= Beginning of Section =

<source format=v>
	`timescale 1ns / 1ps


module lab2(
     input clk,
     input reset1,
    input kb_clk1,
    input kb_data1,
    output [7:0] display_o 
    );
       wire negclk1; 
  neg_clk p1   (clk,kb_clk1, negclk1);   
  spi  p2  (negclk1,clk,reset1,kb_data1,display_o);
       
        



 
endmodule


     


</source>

= End of Section =
= Beginning of Section =

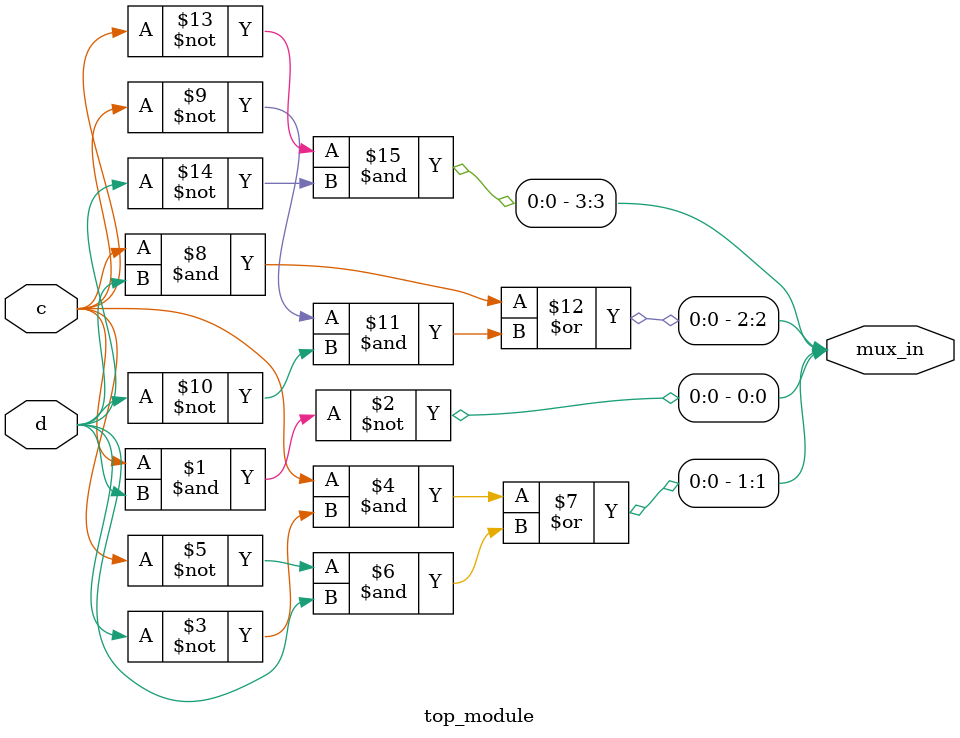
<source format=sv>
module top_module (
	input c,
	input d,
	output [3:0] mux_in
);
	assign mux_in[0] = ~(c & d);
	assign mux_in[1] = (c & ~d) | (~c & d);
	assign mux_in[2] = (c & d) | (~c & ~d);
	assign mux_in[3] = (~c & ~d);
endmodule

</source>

= End of Section =

Problem requirements:
Every line containing the string "assign" should be pulled from the listing and copied.

Answer to this problem:
	assign mux_in[0] = ~(c & d);
	assign mux_in[1] = (c & ~d) | (~c & d);
	assign mux_in[2] = (c & d) | (~c & ~d);
	assign mux_in[3] = (~c & ~d);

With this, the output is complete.